By Jeannine Aversa Associated Press Writer 4 min read

WASHINGTON (AP) – Orders to U.S. factories for big-ticket goods dipped by 0.6 percent in August, another negative signal for the struggling manufacturing sector. But in a dose of good news, new home sales hit a monthly all-time high. The decline in orders for “durable” goods – items expected to last at least three years – reflected slackened demand for cars, communications equipment and machinery, the Commerce Department reported Thursday.

Another Commerce Department report showed sales of new homes climbed to a record seasonally adjusted annual rate of 996,000 in August, representing a 1.9 percent increase from July.

New home sales in August were stronger than analysts were predicting. They were forecasting a drop of around 3.5 percent.

Housing is one of the few bright spots in the economy. Low mortgage rates are enticing buyers. And rising home values, especially given the slumping stock market, make owning a house a good investment.

In August the average price of a new home rose 2.1 percent from the previous month to $221,000.

By region, new home sales in the West rose by 7.4 percent in August to a seasonally adjusted annual rate of 276,000. In the South, sales went up by 1.3 percent to a rate of 476,000. But in the Northeast, sales dropped by 9.5 percent to a rate of 57,000. And in the Midwest, sales were flat at a rate of 187,000.

In the manufacturing report, the 0.6 percent drop in durable goods orders marked a better performance than many analysts were expecting. They were forecasting durable goods orders to fall by more than 2 percent.

The decline in August – the second decrease in the last three months – came after orders for costly manufactured goods jumped by 8.6 percent in July.

In a second report, the Labor Department said new claims for unemployment benefits plunged by 24,000 to 406,000, an encouraging sign for workers dealing with the lackluster job market.

The manufacturing sector was hardest hit by last year’s recession. To cope, the industry throttled back production and got rid of hundreds of thousands of workers.

Although industry is back on its feet, manufacturing isn’t bursting with vitality and has recently hit some rough patches.

Companies, whose profits took a hit during the recession and have yet to fully recover, have been reluctant to make big commitments in hiring and in capital spending, forces not only affecting manufacturing but also restraining the recovery.

Worried about the economy and the possibility of a war with Iraq, the Federal Reserve on Tuesday decided to hold interest rates steady at a 41-year low. But in a rare move, two members dissented, saying they favored a rate cut, which would have been the first this year.

Against this backdrop analysts say expectations are rising that the Fed might cut rates at its next meeting in November.

In Thursday’s report, orders for automobiles fell by 3.8 percent in August after a sizable 8.4 percent rise in July.

Although free financing deals have bolstered car sales, economists say production levels were too brisk to be maintained and needed to slow a bit.

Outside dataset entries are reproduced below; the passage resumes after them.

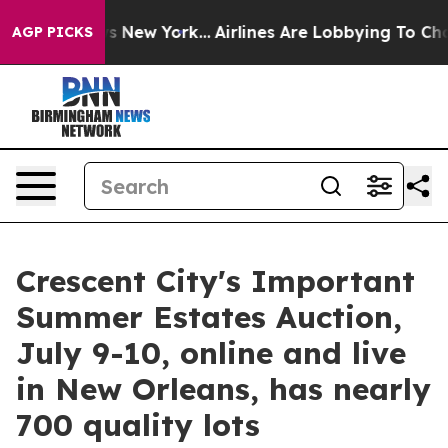
 News New York...
Airlines Are Lobbying To Change Airf
AGP PICKS
Crescent City's Important
Summer Estates Auction,
July 9-10, online and live
in New Orleans, has nearly
700 quality lots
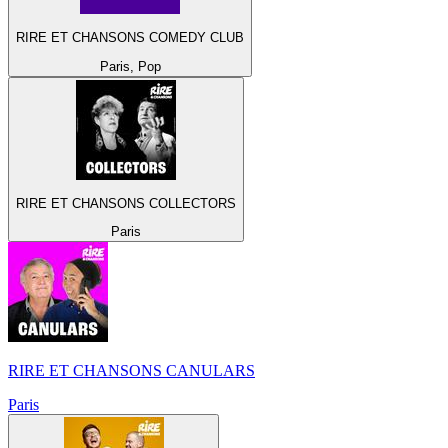
RIRE ET CHANSONS COMEDY CLUB
Paris, Pop
RIRE ET CHANSONS COLLECTORS
Paris
RIRE ET CHANSONS CANULARS
Paris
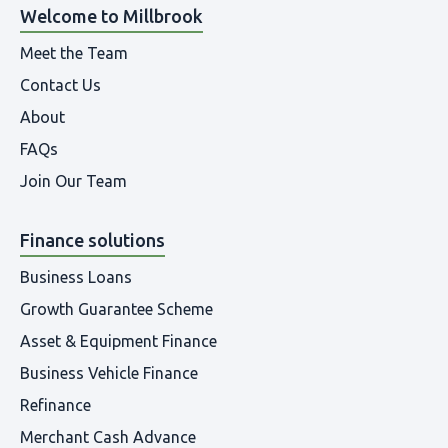
Welcome to Millbrook
Meet the Team
Contact Us
About
FAQs
Join Our Team
Finance solutions
Business Loans
Growth Guarantee Scheme
Asset & Equipment Finance
Business Vehicle Finance
Refinance
Merchant Cash Advance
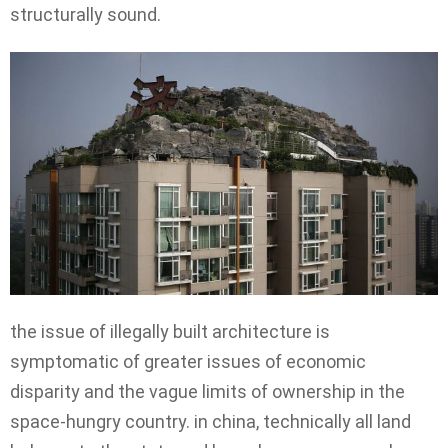
structurally sound.
the issue of illegally built architecture is
symptomatic of greater issues of economic
disparity and the vague limits of ownership in the
space-hungry country. in china, technically all land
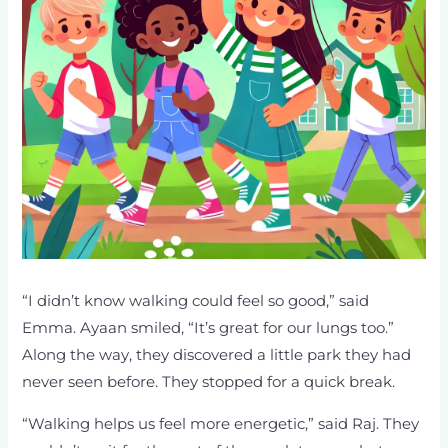
“I didn’t know walking could feel so good,” said
Emma. Ayaan smiled, “It’s great for our lungs too.”
Along the way, they discovered a little park they had
never seen before. They stopped for a quick break.
“Walking helps us feel more energetic,” said Raj. They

Orders for communications equipment dropped by 4 percent in August, following a big 9.2 percent advance.

Orders for computers dipped by 1.4 percent, following a sizzling 13.2 percent gain.

For machinery, orders fell by 2.5 percent in August, after a strong 10.4 percent increase.

One of the reasons the economy fell into recession last year was because of deep cutbacks in capital spending by businesses.

A sustained turnaround in capital spending is considered a necessary ingredient for the economy to return to full health.

Consumers, whose spending accounts for two-thirds of all economic activity in the United States, have been the strongest force for growth. But with the stock market slide, eroding consumer confidence, the stagnant job market and fears about a possible conflict with Iraq, some economists wonder just how much consumers will be willing to spend in the months ahead.